The various properties of sol-gel chemistry present many opportunities for nanoscale isolation and investigation. The encapsulation permitted by sol-gel chemistry has generated an interest in molecular imprinting. A fundamental experiment was conducted involving proton embedding in the sol-gel matrix. Several indicators, whose color varied with pH, were protonated (or deprotonated) in situ during sol-gel synthesis with acid (or base) catalysts. After the gel dried, with the indicator encapsulated, the gel was subjected to an analysis of visible light absorption as pH varied. An equation was derived from Beer's law and the Henderson-Hasselbach equation; this equation allowed straightforward determination of the equilibrium constant values for the proton gain or loss in the subject, embedded indicators. This analysis provided a direct comparison between established indicator equilibrium constant values in solution versus experimental sol-gel embedded indicator equilibrium constant values. Results indicate the sol-gel matrix confers protection to ionic species when free from extended aqueous storage, and subsequent chemical modification of the gel's surface with functional groups resulted in larger protection of the indicator. This experiment demonstrated the sol-gel's efficacy in surrounding and shielding charged ionic species on the molecular level.

High Precision Control System for an Acoustic Cavity Resonance Spectrometer. CARL WILLIS (Guilford College, Greensboro, NC 27410) DEBRA BOSTICK (Oak Ridge National Laboratory, Oak Ridge, TN 37831) .

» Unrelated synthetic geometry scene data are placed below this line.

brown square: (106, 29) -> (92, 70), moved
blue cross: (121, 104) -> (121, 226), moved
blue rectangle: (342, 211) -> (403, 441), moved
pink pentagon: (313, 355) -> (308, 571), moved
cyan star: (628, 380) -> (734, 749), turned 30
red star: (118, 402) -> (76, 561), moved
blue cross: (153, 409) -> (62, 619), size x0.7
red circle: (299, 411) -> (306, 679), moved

Acoustic cavity resonance spectroscopy (ACRS) is a powerful new technique for measuring properties of fluid samples (critical points, for example) with unprecedented accuracy, precision, and rapidity. By tracking acoustic resonant frequencies in a sample-filled cavity, ACRS takes advantage of the sensitivity of the speed of sound to changes in the sample's density and elastic properties. The pressure, volume, and temperature of the sample must be precisely known when the acoustic measurements are taken, in order to realize the precision of which ACRS measurement is capable. Furthermore, temperature and volume should be user controllable so that measurements can be taken in a particular range of interest. We have developed a computerized volume and temperature control / measurement system, based on LabVIEW programming, for the ACRS housed at ORNL. A PID (proportional-integral-differential) algorithm drives the cavity oven for heating and a liquid nitrogen proportional valve for cooling. Sample temperature can be held constant or swept at a user-defined rate, with a deviation of less than 0.004 Celsius degrees, within the range of 20°C - 120°C. Resonator volume, adjustable between 0 and 8 mL by a stepper-motor-driven piston, is measured by a linear variable differential transformer (LVDT); volume changes are known to one microliter. Some challenges remain to be addressed in future work, primarily water condensation in electronics at low temperature, and inefficiency of the cooling mechanism. In further developments we expect to extend the lower temperature limit to -40°C. We also plan to verify the ACRS system's accuracy with CO2 critical point measurements.